Setelah puas tersenyum di muka pintu, aku beranjak menghidupkan lampu utama dan mematikan televisi, lalu mendekati sofa untuk memandangi wajah Aina dan perutnya yang kembang kempis, saat itu muncul rasa takut yang asing; ketakutan itu persis sama saat aku masih bocah dan menatap mama yang terbaring dengan mata terpejam. Aku takut mama berhenti bernapas dalam tidurnya, dan aku–seorang bocah–kadang berdoa, “Tuhan, tolong panjangkan umur mama, kalau bisa selama-lamanya.”

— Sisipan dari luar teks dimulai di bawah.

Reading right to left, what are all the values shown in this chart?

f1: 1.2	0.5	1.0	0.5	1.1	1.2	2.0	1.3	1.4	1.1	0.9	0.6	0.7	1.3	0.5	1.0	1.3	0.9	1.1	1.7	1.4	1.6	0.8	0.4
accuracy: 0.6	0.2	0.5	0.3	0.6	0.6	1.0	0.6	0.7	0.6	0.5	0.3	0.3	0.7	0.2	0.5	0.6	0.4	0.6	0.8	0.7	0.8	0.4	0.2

Puas memandangi Aina, aku lalu menuju tirai coklat yang menutupi jendela kaca untuk mengintip pemandangan di luar. Tampak langit berwarna jingga, aku membencinya. Dari lantai sepuluh itu juga terlihat ratusan kendaraan di bawah sana mengular sampai jauh, beberapa gedung bertingkat di sekitar, dan puluhan pohon yang berdiri tak beraturan di sisi jalan raya. Dan aku teringat puisi tak berjudul yang terselip di dalam jurnal milik Aina. Kudekati rak buku, menarik keluar jurnal itu, dan membaca ulang apa yang kutulis. Ada yang kurang. Karenanya, kutambahkan bait terakhir, dan memberi judul puisi itu: Tak Ada Cinta, Kecuali Jakarta.

 

Tak Ada Cinta, Kecuali Jakarta

Jika kematianku untukmu tiba hari ini

dan simfoni penghabisan cerita kita

adalah rintih harapan dua manusia

untuk saling memiliki.

Ingat! Kita punya Jakarta!

Jadikan Dia makam kenangan kita!

 

Jadikan!

Stasiun dan gerbong kereta

angkutan dan bis kota

halte dan lampu kota

papan reklame dan para

pencakar langit yang gagah;

sebagai pusaraku untukmu.

 

Jadikan!

Senja cacat yang meruangi

cakrawala Jakarta

serta langit kelabu

si gapura penyambut malam;

sebagai nisanku untukmu.

 

Senandungkan!

Gema azan

teriakan penjual jajan 

suara-suara kegelisahan

umpatan spontan dan klakson kendaraan

di lampu merah perempatan saat petang;

sebagai simfoni pemakaman.

 

Undang!

jiwa-jiwa yang letih menggapai cita

dan para perantau yang tak lagi ber-asa

agar menemanimu berdiri di samping pusara;

mengantarku menyatu dengan abu waktu.